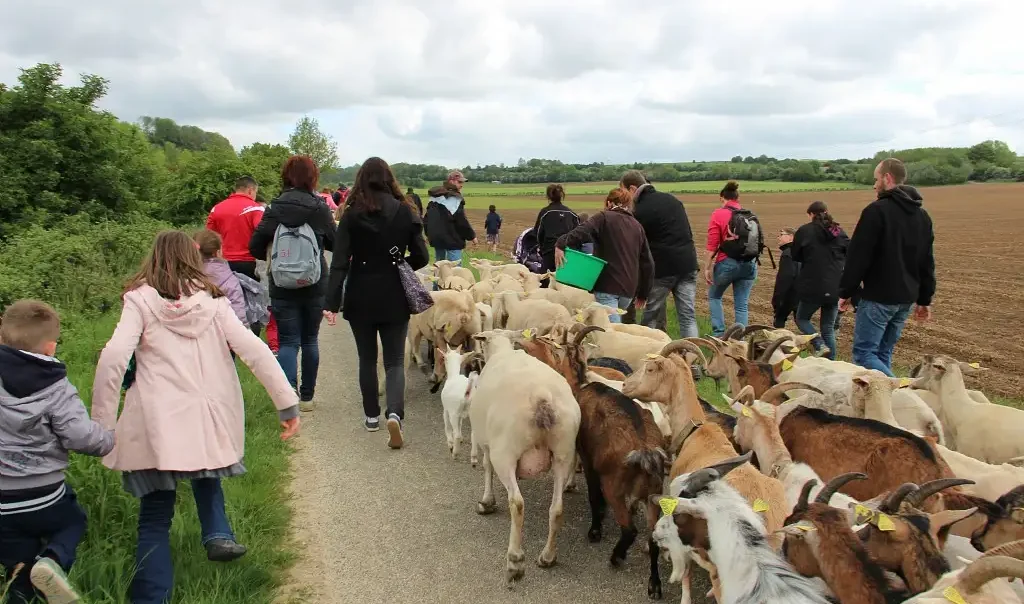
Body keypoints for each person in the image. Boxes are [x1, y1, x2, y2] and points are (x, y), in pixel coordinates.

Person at [90, 230, 300, 604]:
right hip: (205, 414)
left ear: (152, 259)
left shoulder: (138, 301)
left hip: (153, 421)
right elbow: (253, 348)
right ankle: (217, 534)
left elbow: (113, 357)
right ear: (195, 261)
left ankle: (152, 599)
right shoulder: (213, 302)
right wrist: (286, 403)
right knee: (206, 467)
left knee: (154, 519)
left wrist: (102, 425)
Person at [0, 300, 115, 604]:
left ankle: (22, 586)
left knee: (17, 570)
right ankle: (52, 560)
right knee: (72, 521)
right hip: (45, 496)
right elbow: (81, 437)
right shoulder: (55, 386)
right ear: (51, 347)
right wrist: (109, 439)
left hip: (1, 507)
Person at [324, 157, 429, 445]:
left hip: (360, 293)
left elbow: (340, 262)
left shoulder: (351, 214)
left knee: (367, 358)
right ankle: (394, 414)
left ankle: (371, 416)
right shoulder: (406, 211)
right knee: (395, 360)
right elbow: (423, 256)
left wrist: (331, 302)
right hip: (395, 292)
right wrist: (400, 262)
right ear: (388, 179)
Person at [249, 156, 336, 411]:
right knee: (310, 340)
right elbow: (336, 242)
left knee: (288, 341)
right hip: (315, 282)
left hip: (282, 283)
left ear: (286, 176)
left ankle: (289, 397)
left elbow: (254, 246)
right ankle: (308, 397)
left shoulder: (274, 208)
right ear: (313, 177)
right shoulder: (319, 207)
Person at [839, 158, 935, 376]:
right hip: (906, 300)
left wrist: (846, 291)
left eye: (876, 179)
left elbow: (858, 256)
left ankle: (903, 393)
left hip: (879, 297)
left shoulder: (876, 211)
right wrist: (924, 299)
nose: (874, 185)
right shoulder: (922, 216)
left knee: (864, 355)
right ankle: (886, 406)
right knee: (882, 354)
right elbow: (927, 261)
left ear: (887, 178)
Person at [555, 189, 654, 323]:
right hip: (628, 291)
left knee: (611, 332)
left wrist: (560, 244)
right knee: (615, 328)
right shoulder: (637, 226)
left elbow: (580, 232)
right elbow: (647, 263)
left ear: (609, 203)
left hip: (608, 286)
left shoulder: (603, 217)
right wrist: (643, 293)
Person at [621, 170, 700, 337]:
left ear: (633, 188)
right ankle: (694, 361)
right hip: (688, 264)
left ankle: (648, 354)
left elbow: (637, 245)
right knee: (688, 317)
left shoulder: (640, 210)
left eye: (624, 191)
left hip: (662, 269)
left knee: (651, 315)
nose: (624, 196)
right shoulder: (672, 200)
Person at [791, 202, 850, 359]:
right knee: (828, 328)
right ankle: (831, 363)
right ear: (826, 212)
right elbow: (849, 253)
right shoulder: (837, 230)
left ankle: (818, 343)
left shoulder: (805, 231)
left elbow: (796, 255)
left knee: (802, 318)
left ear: (811, 214)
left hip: (812, 285)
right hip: (835, 286)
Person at [704, 181, 761, 337]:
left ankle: (719, 335)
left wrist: (707, 267)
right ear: (738, 198)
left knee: (715, 296)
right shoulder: (750, 215)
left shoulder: (718, 214)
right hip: (749, 264)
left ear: (722, 198)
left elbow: (712, 245)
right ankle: (740, 339)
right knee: (741, 304)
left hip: (727, 263)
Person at [206, 175, 265, 282]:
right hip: (248, 262)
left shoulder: (216, 209)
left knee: (226, 296)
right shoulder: (256, 208)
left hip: (223, 261)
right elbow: (262, 233)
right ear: (250, 190)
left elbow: (209, 236)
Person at [194, 229, 247, 326]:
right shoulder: (229, 278)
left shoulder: (187, 274)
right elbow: (238, 308)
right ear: (218, 252)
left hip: (195, 330)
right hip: (224, 330)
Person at [424, 170, 476, 264]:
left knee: (439, 266)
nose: (462, 185)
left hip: (437, 239)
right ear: (451, 181)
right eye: (459, 182)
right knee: (455, 270)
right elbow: (461, 221)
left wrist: (428, 234)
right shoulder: (455, 199)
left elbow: (427, 219)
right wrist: (472, 236)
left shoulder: (434, 197)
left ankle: (438, 279)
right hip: (452, 240)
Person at [534, 184, 580, 273]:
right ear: (562, 195)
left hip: (549, 251)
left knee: (545, 281)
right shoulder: (572, 213)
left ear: (548, 196)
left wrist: (542, 248)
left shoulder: (545, 212)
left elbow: (538, 233)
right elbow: (578, 234)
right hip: (568, 253)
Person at [771, 227, 800, 328]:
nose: (778, 237)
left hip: (789, 295)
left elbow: (785, 278)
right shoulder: (800, 251)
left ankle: (779, 340)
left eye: (781, 235)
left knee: (779, 321)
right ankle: (818, 341)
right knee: (802, 321)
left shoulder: (787, 253)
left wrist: (777, 299)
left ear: (791, 237)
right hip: (801, 294)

:::::

* Problem requirements *
Take the material above from its first line through the line that has "right elbow: (81, 437)" and copy it exactly, without any pictures.

* Answer to the problem *
Body keypoints for each person in the image. Boxes are [x1, y1, x2, y2] and points are (x, y), in pixel coordinates.

Person at [90, 230, 300, 604]:
right hip: (205, 414)
left ear: (152, 259)
left shoulder: (138, 301)
left hip: (153, 421)
right elbow: (253, 348)
right ankle: (217, 534)
left elbow: (113, 357)
right ear: (195, 261)
left ankle: (152, 599)
right shoulder: (213, 302)
right wrist: (286, 403)
right knee: (206, 467)
left knee: (154, 519)
left wrist: (102, 425)
Person at [0, 300, 115, 604]:
left ankle: (22, 586)
left knee: (17, 570)
right ankle: (52, 560)
right knee: (72, 521)
right hip: (45, 496)
right elbow: (81, 437)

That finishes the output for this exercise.